20/08/2024 11h30
Foto: Lúcio Barbosa
O Terminal de Contêineres (Tecon) do Porto de Salvador registrou em julho a maior movimentação geral de contêineres da sua história (24 anos), com 43.750 TEUs (unidade de contêiner de 20 pés). O recorde anterior foi de 43.431 TEUs, em março deste ano. O volume gerado corresponde, ainda, a uma alta acima de 28%, em relação ao mesmo mês do ano passado. Nos sete primeiros meses do ano, o resultado geral deste dado. Entre maio e junho, o algodão vindo da região de Matopibapa, incluindo o Oeste baiano, teve grande destaque, com maior presença entre maio e julho, exportando 2.682% acima do mesmo período do ano passado. “Os números expressam o lugar de destaque que o terminal baiano tem no mercado, oferecendo logística 4.0, que agiliza todos os trâmites necessários ao embarque e desembarque e, também, a qualidade em infraestrutura, com cais e pátio equipados com maquinários com alta tecnologia e equipes treinadas para prover mais produtividade com total segurança”, detalha Demir Lourenço, diretor executivo do Tecon Salvador, unidade de negócio da Wilson Sons.

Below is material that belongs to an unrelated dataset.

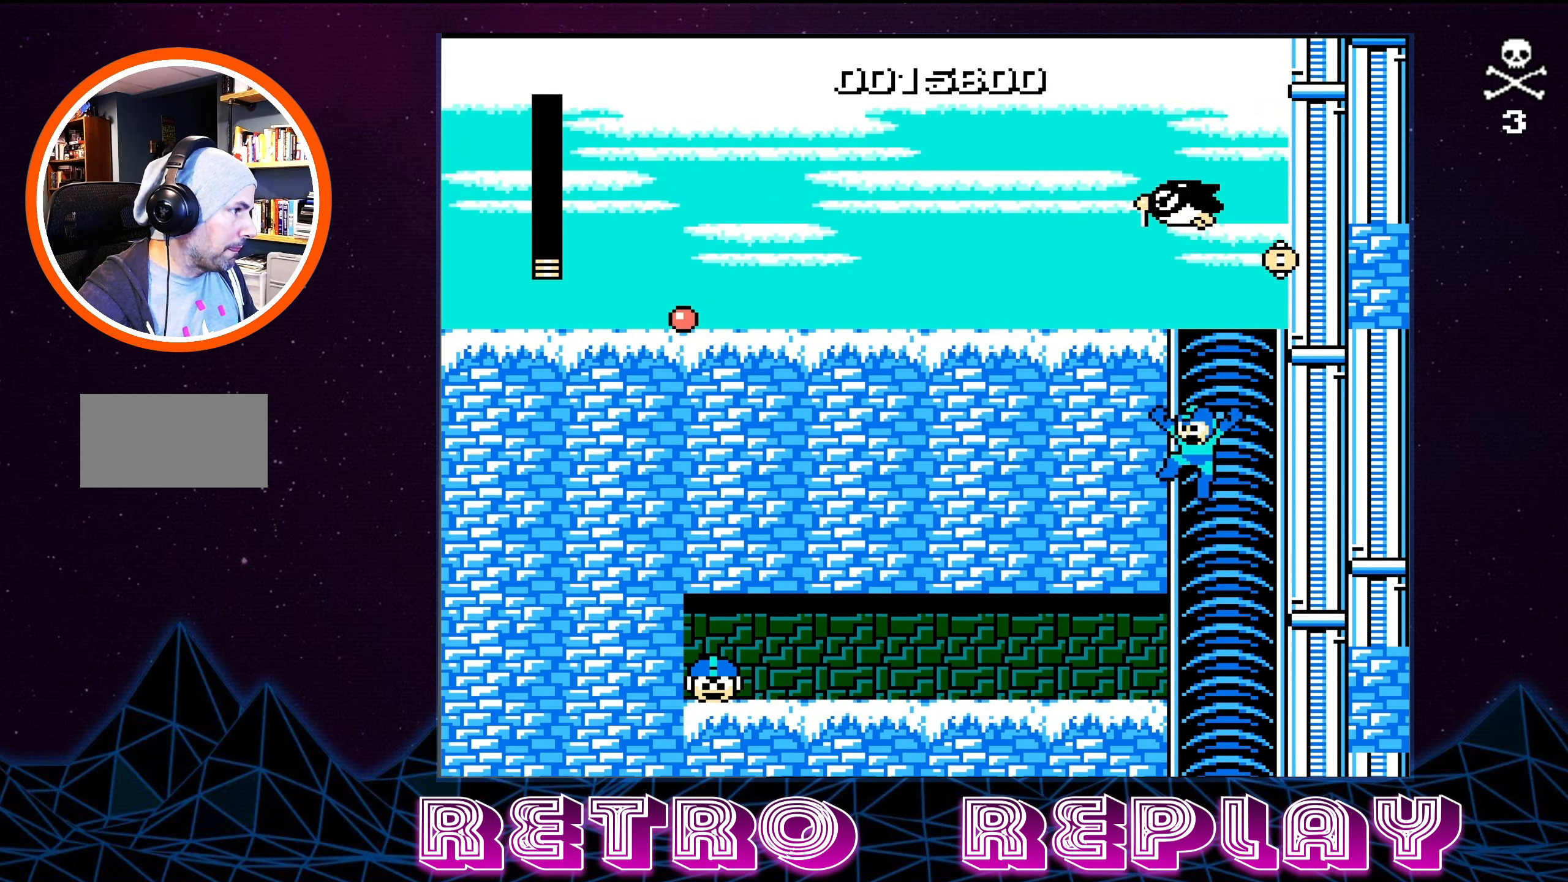
{"buttons": ["A", "DPAD_UP", "DPAD_LEFT"], "events": [[33, "A", "up"], [233, "A", "down"]]}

Demir Lourenço, é diretor executivo do Tecon Salvador e dos centros logísticos, unidades de negócios da Wilson Sons. Bacharel em Ciências Náuticas pela Escola de Formação de Oficiais da Marinha Mercante - EFOMM, com pós-graduações em Gestão de Sistema da Informação (UFF), Gestão Empresarial (FGV), Gestão Estratégica de Pessoas (INSEAD), e Advanced Management Program - AMP na IESE Business School - University of Navarra, e Certificado Profissional em Transformação Digital - MIT Professional Education. Com mais de 35 anos de experiência na Wilson Sons, o executivo já atuou em diversos segmentos da companhia, considerada uma das maiores operadoras de logística portuária do mundo. Demir está à frente do Tecon Salvador desde o início das operações da unidade de negócios na capital baiana, em 2000.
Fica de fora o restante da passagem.